Committee chairman Scott Holewinski said the argument came back to property values and water quality.
"For my retirement, if I have a 200-foot lot, I want to know that I can split that so I can sell two parcels," Holewinski said. "The argument is that 200 feet will be worth twice as much. Well, I don't know."
The other main concern, Holewinski said, was what he called "the little itty bitty" lakes.
"Nobody wanted to see that 30-acre lake chopped up so many times," he said.
Fried said he would like the discussion to move to the full county board, and to have the board direct the committee to consider the change if that is what most supervisors wanted.

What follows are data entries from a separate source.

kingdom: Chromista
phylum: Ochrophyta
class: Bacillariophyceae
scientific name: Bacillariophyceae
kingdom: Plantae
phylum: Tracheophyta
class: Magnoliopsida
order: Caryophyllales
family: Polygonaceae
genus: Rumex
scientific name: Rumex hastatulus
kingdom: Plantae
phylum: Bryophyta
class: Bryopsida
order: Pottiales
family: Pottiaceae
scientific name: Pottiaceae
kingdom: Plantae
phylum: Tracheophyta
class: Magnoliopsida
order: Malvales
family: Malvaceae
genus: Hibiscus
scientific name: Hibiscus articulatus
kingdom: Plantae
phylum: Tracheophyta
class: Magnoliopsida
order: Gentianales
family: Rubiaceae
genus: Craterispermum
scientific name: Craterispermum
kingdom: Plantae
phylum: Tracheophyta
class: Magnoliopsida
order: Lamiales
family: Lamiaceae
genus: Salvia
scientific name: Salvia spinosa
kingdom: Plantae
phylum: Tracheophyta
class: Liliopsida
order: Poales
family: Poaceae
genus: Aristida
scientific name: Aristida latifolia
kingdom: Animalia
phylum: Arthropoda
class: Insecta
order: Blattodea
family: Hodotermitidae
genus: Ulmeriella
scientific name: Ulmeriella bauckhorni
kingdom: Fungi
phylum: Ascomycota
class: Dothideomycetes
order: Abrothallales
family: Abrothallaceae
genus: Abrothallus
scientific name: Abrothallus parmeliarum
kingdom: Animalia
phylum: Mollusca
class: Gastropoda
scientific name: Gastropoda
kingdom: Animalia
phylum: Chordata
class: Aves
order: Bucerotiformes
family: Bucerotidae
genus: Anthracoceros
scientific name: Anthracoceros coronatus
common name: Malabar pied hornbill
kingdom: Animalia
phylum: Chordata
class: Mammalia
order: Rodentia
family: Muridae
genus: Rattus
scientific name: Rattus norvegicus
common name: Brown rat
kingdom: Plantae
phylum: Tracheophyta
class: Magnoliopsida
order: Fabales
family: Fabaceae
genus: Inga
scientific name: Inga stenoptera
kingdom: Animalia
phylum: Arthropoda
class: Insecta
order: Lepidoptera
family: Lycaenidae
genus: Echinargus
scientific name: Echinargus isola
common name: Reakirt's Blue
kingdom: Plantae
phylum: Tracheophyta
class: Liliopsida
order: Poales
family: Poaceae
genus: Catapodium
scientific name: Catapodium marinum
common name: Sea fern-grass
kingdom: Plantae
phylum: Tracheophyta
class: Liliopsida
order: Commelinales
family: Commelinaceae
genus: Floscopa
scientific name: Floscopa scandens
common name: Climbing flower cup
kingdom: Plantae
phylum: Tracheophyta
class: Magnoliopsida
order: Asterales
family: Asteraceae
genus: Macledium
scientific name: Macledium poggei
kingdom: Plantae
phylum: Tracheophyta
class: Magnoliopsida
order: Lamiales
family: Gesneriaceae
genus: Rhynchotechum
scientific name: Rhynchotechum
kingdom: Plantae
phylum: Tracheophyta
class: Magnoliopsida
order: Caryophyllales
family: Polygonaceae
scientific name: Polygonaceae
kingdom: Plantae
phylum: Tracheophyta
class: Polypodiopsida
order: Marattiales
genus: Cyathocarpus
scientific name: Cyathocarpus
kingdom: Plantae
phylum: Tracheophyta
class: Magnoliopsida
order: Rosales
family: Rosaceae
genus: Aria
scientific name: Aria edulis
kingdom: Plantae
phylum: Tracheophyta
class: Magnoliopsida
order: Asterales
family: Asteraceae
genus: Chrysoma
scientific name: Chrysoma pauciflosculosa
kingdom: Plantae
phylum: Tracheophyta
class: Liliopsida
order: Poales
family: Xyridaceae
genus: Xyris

"There will be a multitude of ideas we may be directed to take a look at, but at least it would be coming from a majority of the county board," he said. "We could pick and choose a lot of things, but don't you think we should take what we have and find out everyone's feelings and get direction about what they want us to change, if anything."
Sorensen said he thought it was the zoning committee's job to consider such policies.
"I think it is our responsibility as the committee to go forward with ideas on zoning, that it comes from this committee up to the county board," he said. "That's the direction it normally flows. If I were to bring that kind of resolution (on my own), the first thing our chairman would say is, 'That belongs in the zoning committee, send it to that committee,' and that's the process."
The committee ended the discussion at that point without taking action, but Jennrich said he would undertake research, and it would not be surprising to see the discussion revisited in the fall or winter months.